東大寺二月堂は3月に行われる修二会(お水取り)で有名だが、昔は陰暦の二月に行われたので二月堂と呼ばれている。まさにこれを書いているのが2024年3月1日の午前1時少し前なので、あと10分もすれば食堂で受戒が行われる時間だ。いよいよ十四日間にわたる修二会の本行がここから始まる。大仏開眼法要と同じ天平勝宝4年(752年)にこの修二会の第一回が行われたということなので、1300年近くも全く同じ行を護ってきているところに東大寺のすごみがあり、また「変わらない」というところに奈良の素晴らしさがあると思っている。修二会の行の満願を願いながら二月堂について知っている範囲で書こうと思う。
アクセス
二月堂は東大寺境内の北東、若草山の西側の山丘にあり、南大門を入った先の右手の緩やかな坂を上るか、または中門手前を右に曲がって上がっていけば分かりやすい。ここには二月堂の他、法華堂(三月堂)、四月堂、開山堂、手向山八幡宮などがあり、東大寺の前身と考えられている金鍾寺や福寿寺などがあった場所で、まさに東大寺発祥の地と言えるだろう。

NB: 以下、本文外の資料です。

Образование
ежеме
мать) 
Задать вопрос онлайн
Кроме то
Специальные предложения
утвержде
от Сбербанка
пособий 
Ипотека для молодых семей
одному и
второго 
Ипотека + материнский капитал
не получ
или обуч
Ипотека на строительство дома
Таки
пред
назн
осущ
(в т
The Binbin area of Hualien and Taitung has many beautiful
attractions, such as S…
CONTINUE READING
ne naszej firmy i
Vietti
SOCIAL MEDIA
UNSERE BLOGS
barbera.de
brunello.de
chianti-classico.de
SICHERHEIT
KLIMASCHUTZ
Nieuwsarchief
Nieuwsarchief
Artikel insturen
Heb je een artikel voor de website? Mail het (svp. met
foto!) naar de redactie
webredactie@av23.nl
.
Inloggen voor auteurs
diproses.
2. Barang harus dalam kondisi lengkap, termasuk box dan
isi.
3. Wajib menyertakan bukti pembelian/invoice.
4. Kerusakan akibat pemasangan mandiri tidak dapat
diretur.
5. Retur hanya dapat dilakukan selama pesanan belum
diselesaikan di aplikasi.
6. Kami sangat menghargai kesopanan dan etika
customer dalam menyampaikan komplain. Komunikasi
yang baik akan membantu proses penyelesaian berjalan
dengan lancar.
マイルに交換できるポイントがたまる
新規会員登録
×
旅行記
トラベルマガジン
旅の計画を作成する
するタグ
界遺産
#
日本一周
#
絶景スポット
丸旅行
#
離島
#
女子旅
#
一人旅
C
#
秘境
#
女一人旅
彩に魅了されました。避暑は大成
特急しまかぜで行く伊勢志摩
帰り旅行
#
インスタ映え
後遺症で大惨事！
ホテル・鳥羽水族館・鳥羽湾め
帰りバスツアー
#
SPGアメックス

二月堂(国宝)は内陣、礼堂、局、そして特徴的な斜面に張り出した舞台で構成されたとても大きな建築物だ。現在の建物は出火によって焼失したものを江戸時代(1667年)に再建したものだが、正面から見る舞台、お堂の左右の階段、そして舞台下の良弁杉もふくめてその堂々とした姿はもはや何か人格を持っているような印象すらある。
本尊
本尊は二体の絶対秘仏の十一面観音だ。絶対秘仏なので今は東大寺の僧であってもその姿を排することはできない。一体は須弥壇の中央にある「大観音」、もう一体は大観音の後ろに安置された厨子に入った「小観音」。「伝承によれば、実忠は十一面観音悔過の法を行おうと難波津において補陀落浄土に向かい祈り続け、ついに海より生身の十一面観音を迎えたという(二月堂縁起)。」
修二会(お水取り)
毎年3月1日から14日まで行が行われ、15日に満願となる。選ばれた11人の練行衆によって行われる。

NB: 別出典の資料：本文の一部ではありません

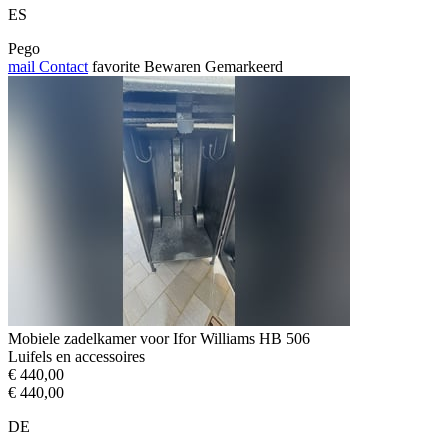
ES
Pego
mail
Contact
favorite
Bewaren
Gemarkeerd
Mobiele zadelkamer voor Ifor Williams HB 506
Luifels en accessoires
€ 440,00
€ 440,00
DE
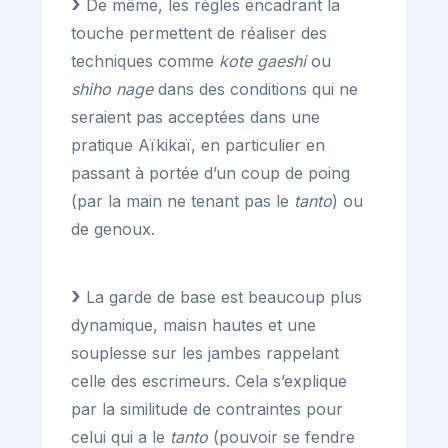
De même, les règles encadrant la
touche permettent de réaliser des
techniques comme
kote gaeshi
ou
shiho nage
dans des conditions qui ne
seraient pas acceptées dans une
pratique Aïkikaï, en particulier en
passant à portée d’un coup de poing
(par la main ne tenant pas le
tanto
) ou
de genoux.
La garde de base est beaucoup plus
dynamique, maisn hautes et une
souplesse sur les jambes rappelant
celle des escrimeurs. Cela s’explique
par la similitude de contraintes pour
celui qui a le
tanto
(pouvoir se fendre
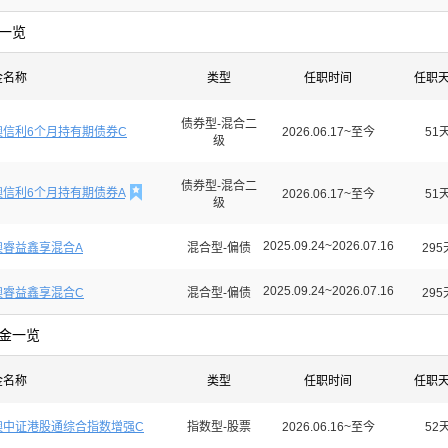
一览
金名称
类型
任职时间
任职
债券型-混合二
澳信利6个月持有期债券C
2026.06.17~至今
51
级
债券型-混合二

澳信利6个月持有期债券A
2026.06.17~至今
51
级
2025.09.24~2026.07.16
澳睿益鑫享混合A
混合型-偏债
295
2025.09.24~2026.07.16
澳睿益鑫享混合C
混合型-偏债
295
金一览
金名称
类型
任职时间
任职
澳中证港股通综合指数增强C
指数型-股票
2026.06.16~至今
52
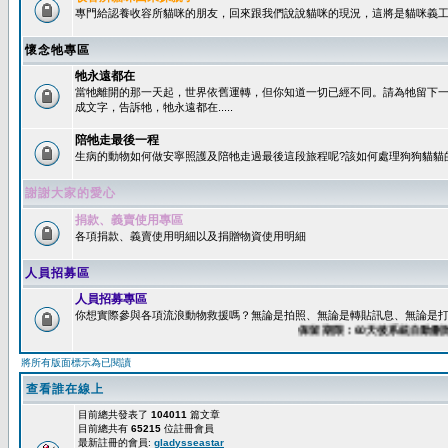
專門給認養收容所貓咪的朋友，回來跟我們說說貓咪的現況，這將是貓咪義工
懷念牠專區
牠永遠都在
當牠離開的那一天起，世界依舊運轉，但你知道一切已經不同。請為牠留下
成文字，告訴牠，牠永遠都在.....
陪牠走最後一程
生病的動物如何做安寧照護及陪牠走過最後這段旅程呢?該如何處理狗狗貓貓
謝謝大家的愛心
捐款、義賣使用專區
各項捐款、義賣使用明細以及捐贈物資使用明細
人員招募區
人員招募專區
你想實際參與各項流浪動物救援嗎？無論是拍照、無論是轉貼訊息、無論是打字
保留期限：60天後系統自動刪除
將所有版面標示為已閱讀
查看誰在線上
目前總共發表了
104011
篇文章
目前總共有
65215
位註冊會員
最新註冊的會員:
gladysseastar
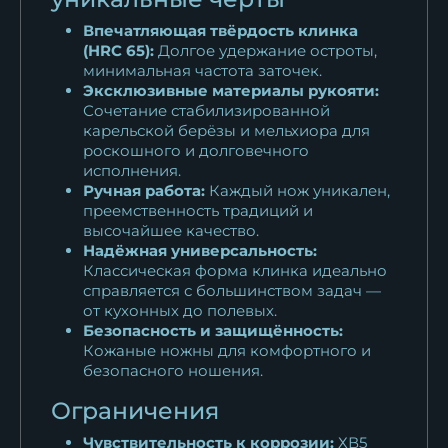
Впечатляющая твёрдость клинка
(HRC 65):
Долгое удержание остроты,
минимальная частота заточек.
Эксклюзивные материалы рукояти:
Сочетание стабилизированной
карельской берёзы и мельхиора для
роскошного и долговечного
исполнения.
Ручная работа:
Каждый нож уникален,
преемственность традиций и
высочайшее качество.
Надёжная универсальность:
Классическая форма клинка идеально
справляется с большинством задач —
от кухонных до полевых.
Безопасность и защищённость:
Кожаные ножны для комфортного и
безопасного ношения.
Ограничения
Чувствительность к коррозии:
ХВ5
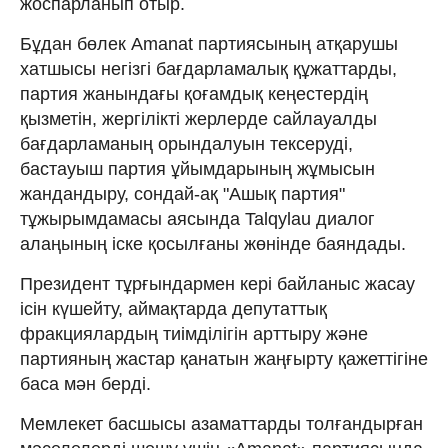
жоспарланып отыр.
Бұдан бөлек Amanat партиясының атқарушы
хатшысы негізгі бағдарламалық құжаттарды,
партия жанындағы қоғамдық кеңестердің
қызметін, жергілікті жерлерде сайлауалды
бағдарламаның орындалуын тексеруді,
бастауыш партия ұйымдарының жұмысын
жандандыру, сондай-ақ "Ашық партия"
тұжырымдамасы аясында Talqylau диалог
алаңының іске қосылғаны жөнінде баяндады.
Президент тұрғындармен кері байланыс жасау
ісін күшейту, аймақтарда депутаттық
фракциялардың тиімділігін арттыру және
партияның жастар қанатын жаңғырту қажеттігіне
баса мән берді.
Мемлекет басшысы азаматтарды толғандырған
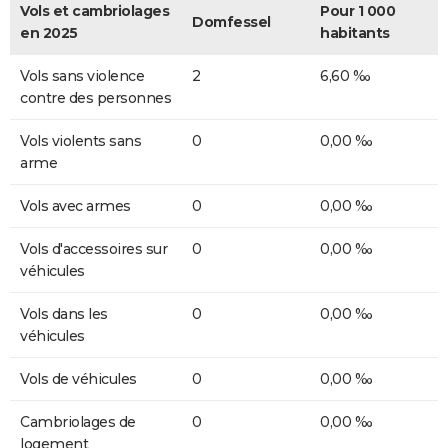
Vols et cambriolages
Pour 1 000
Domfessel
en 2025
habitants
Vols sans violence
2
6,60 ‰
contre des personnes
Vols violents sans
0
0,00 ‰
arme
Vols avec armes
0
0,00 ‰
Vols d'accessoires sur
0
0,00 ‰
véhicules
Vols dans les
0
0,00 ‰
véhicules
Vols de véhicules
0
0,00 ‰
Cambriolages de
0
0,00 ‰
logement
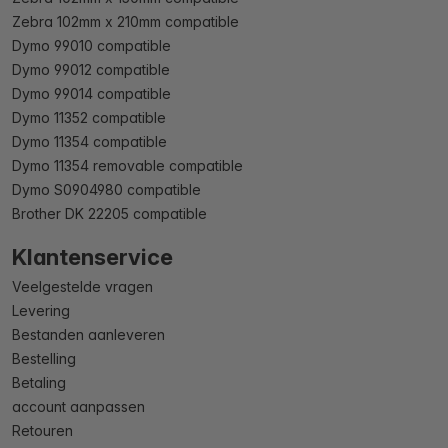
Zebra 102mm x 210mm compatible
Dymo 99010 compatible
Dymo 99012 compatible
Dymo 99014 compatible
Dymo 11352 compatible
Dymo 11354 compatible
Dymo 11354 removable compatible
Dymo S0904980 compatible
Brother DK 22205 compatible
Klantenservice
Veelgestelde vragen
Levering
Bestanden aanleveren
Bestelling
Betaling
account aanpassen
Retouren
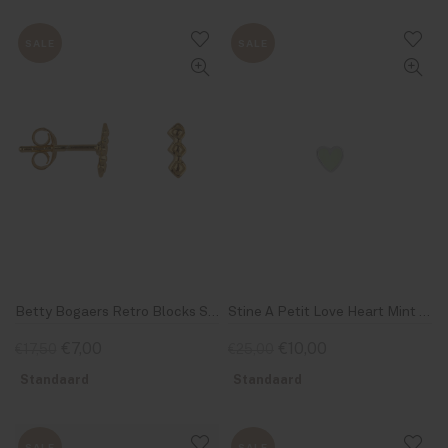
SALE
SALE
Betty Bogaers Retro Blocks Stud Earring Gold Plated
Stine A Petit Love Heart Mint Green Enamel Silver
€7,00
€10,00
€17,50
€25,00
Standaard
Standaard
SALE
SALE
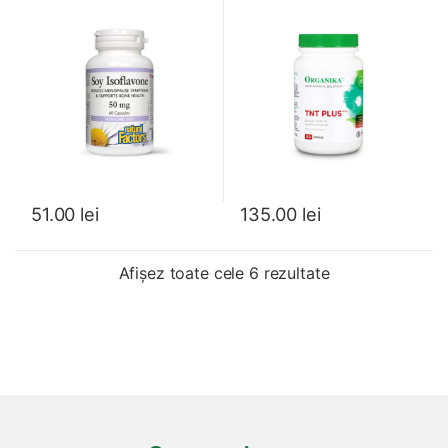
60 Capsule
51.00
lei
135.00
lei
Sortat după cel
Afișez toate cele 6 rezultate
Brands Carousel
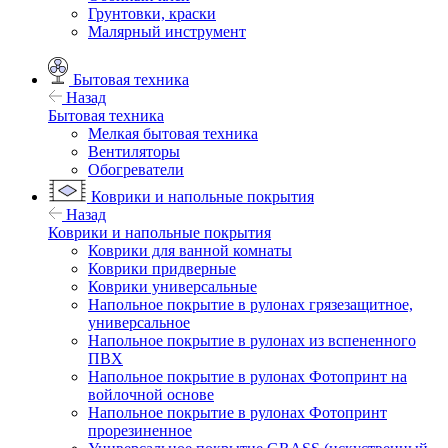
Грунтовки, краски
Малярный инструмент
Бытовая техника
Назад
Бытовая техника
Мелкая бытовая техника
Вентиляторы
Обогреватели
Коврики и напольные покрытия
Назад
Коврики и напольные покрытия
Коврики для ванной комнаты
Коврики придверные
Коврики универсальные
Напольное покрытие в рулонах грязезащитное,
универсальное
Напольное покрытие в рулонах из вспененного
ПВХ
Напольное покрытие в рулонах Фотопринт на
войлочной основе
Напольное покрытие в рулонах Фотопринт
прорезиненное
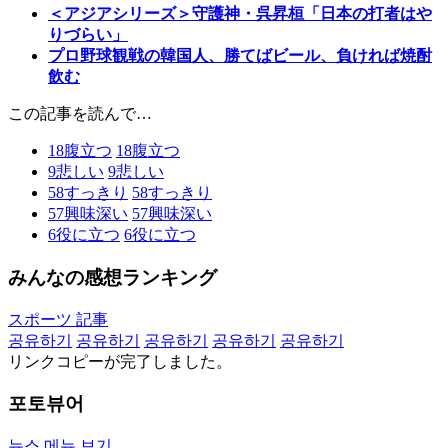
＜アジアシリーズ＞守護神・呉昇桓「日本の打者はや
りづらい」
プロ野球観戦の韓国人、勝てばビール、負ければ焼酎
飲む
この記事を読んで…
18
腹立つ
18
腹立つ
9
悲しい
9
悲しい
58
すっきり
58
すっきり
57
興味深い
57
興味深い
6
役に立つ
6
役に立つ
みんなの感想ランキング
スポーツ 記事
공유하기
공유하기
공유하기
공유하기
공유하기
リンクコピーが完了しました。
포토뷰어
뉴스 메뉴 보기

天平宝勝4年から始まった修二会は十一面悔過と呼ばれる。悔過とは仏や菩薩に対し罪を懺悔し、除災招福、五穀豊穣、病平癒などの功徳を得ることを目的に行う法会のことで、修二会では14日間の行の前半「上七日」を大観音へ、後半の「下七日」を小観音に対しての悔過として行っている。また、修二会の期間、須弥壇を飾るのは僧侶たちによって造られた和紙でできた椿、「糊こぼし」だ。白と紅の花弁が交互になる美しい椿で、二月堂向かいの開山堂にある「糊こぼし」と呼ばれる椿の花を模したものと思われる。
修二会の別名の「お水取り」は3月12日に行われる「水取り」が由来で、12日後夜(13日午前2時ごろ)六人の練行衆が二月堂を出て、閼伽井屋(二月堂下にある若狭井)から香水を汲みだし、これを十一面観音に供えるのが習わし。
修二会については本が一冊かけてしまえるほどの内容があるので是非興味のある方は書籍にもあたってほしいと思う。
2024年は奈良国立博物館で修二会の期間「お水取り」という展示がされており、代々使われてきたお道具類や資料などをたくさん観ることができた。
その際の冊子「特別陳列 お水取り」(奈良国立博物館)の内容が大変充実しているのでお薦めしたい。
その他
修二会を見に行く場合、ほぼすべての行が日没後に行われるので事前に宿を取り、温かい服装で来られることをお勧めする。奈良の冬は寒く、修二会が終われば春がくる、と言われている。また、近年拝観者が大変多いので、修二会の一週間ほど前になると東大寺のホームページで修二会の拝観の方法について詳しい情報が提供されるので、是非そちらを事前に読んでルールを理解してから来られことをお勧めする。